American Sniper is currently storming the US box office after bringing in six Academy Award nominations and happily raising plenty of discussion.

The film, based on Chris Kyle’s autobiography American Sniper: The Autobiography of the Most Lethal Sniper in US Military History published in 2012, sees director Clint Eastwood returning to form.

The plot is set in 1998. Bradley Cooper plays Chris Kyle who is on the road to become a rodeo rider. All his life, he has followed his father’s credo, that there are three kinds of people: sheep, wolves and sheepdogs, meaning that there always needs to be someone to protect the others, otherwise the innocents will suffer. A number of events eventually lead Chris to enrol and become a Navy Seal.
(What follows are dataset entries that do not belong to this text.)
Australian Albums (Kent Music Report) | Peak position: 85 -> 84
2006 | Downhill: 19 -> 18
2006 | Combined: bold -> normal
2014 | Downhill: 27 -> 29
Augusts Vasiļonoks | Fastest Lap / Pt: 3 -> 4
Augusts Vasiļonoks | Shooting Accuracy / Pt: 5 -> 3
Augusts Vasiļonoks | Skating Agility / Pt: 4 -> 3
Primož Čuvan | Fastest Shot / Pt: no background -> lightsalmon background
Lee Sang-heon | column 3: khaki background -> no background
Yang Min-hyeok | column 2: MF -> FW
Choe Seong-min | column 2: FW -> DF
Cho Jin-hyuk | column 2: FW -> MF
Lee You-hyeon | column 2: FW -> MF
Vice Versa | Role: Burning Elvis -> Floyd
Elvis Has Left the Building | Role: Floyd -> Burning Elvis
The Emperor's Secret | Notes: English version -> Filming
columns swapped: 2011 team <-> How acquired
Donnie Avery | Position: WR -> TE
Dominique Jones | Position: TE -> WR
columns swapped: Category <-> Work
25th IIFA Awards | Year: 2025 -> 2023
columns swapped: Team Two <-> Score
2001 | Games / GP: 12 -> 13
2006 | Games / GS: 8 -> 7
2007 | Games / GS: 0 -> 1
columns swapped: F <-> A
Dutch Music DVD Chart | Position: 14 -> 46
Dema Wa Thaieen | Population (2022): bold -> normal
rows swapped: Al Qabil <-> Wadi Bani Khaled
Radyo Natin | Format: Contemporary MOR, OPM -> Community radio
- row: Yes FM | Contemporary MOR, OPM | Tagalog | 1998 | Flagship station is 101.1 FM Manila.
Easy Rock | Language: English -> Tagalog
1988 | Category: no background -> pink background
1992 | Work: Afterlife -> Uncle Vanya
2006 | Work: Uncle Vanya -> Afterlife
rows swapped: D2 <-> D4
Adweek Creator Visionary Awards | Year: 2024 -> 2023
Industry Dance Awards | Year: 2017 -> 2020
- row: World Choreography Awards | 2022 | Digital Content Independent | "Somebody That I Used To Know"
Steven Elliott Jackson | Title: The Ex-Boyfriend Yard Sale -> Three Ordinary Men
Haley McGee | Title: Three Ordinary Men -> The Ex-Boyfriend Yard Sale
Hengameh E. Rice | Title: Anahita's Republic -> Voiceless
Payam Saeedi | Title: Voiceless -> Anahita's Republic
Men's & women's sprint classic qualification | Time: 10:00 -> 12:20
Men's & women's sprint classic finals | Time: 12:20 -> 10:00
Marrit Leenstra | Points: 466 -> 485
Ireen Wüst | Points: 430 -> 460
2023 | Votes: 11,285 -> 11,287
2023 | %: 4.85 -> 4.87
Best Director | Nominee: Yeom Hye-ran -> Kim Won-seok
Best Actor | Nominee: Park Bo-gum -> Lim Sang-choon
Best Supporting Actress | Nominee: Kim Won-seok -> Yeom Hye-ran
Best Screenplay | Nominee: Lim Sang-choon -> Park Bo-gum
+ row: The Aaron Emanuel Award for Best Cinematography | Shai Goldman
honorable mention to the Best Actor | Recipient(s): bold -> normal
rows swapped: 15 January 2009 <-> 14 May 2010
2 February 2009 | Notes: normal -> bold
He subsequently meets Taya (Sienna Miller), the two get married and he ends up deployed for military duty.

Chris becomes a sniper and is sent to Iraq. He is often accompanied by Marc Lee (Luke Grimes) who is also a Seal officer. Soon he becomes very good at killing people and he becomes well renowned for his skills.

Chris’s tours of duty and each subsequent kill start having an effect on him, his personality, his way of thinking and behaviour. This is not an easy life for him to cope with especially now that he is a father.

Central to the film is the charismatic pairing of Eastwood and Cooper. Eastwood has always been enamoured, both as director and as an actor, of heroes that are besieged on all fronts; silent heroes who rigidly keep from letting out the doubts and insecurities that are boiling inside of them.

Cooper is easily one of the Academy Award’s top contenders as we see him fighting an inner war, trying to dull the emotions inside him by investing so much in war.

Under Eastwood’s firm hand, Cooper and, even more so, Miller, do not enter into any over-the-top melodramatic performances that are so symbolic of this genre to bring out patriotic fervour. Instead, the performances show the numbness that living such a life can eventually lead to.

It’s very difficult to resist the allure of Eastwood’s direction who at 84 shows he still has more muscle than other younger directors. He builds the film like a thriller and delivers many messages along the way. He is helped in no small way by the cinematography of Tom Stern which is colourful, vibrant and gives both the urban war environment of Iraq and also what happens at the home front a life of their own.

The film is tight, strong and melancholic in its own manner, the ending is in its own manner ironic and leaves one with a variety of mixed emotions.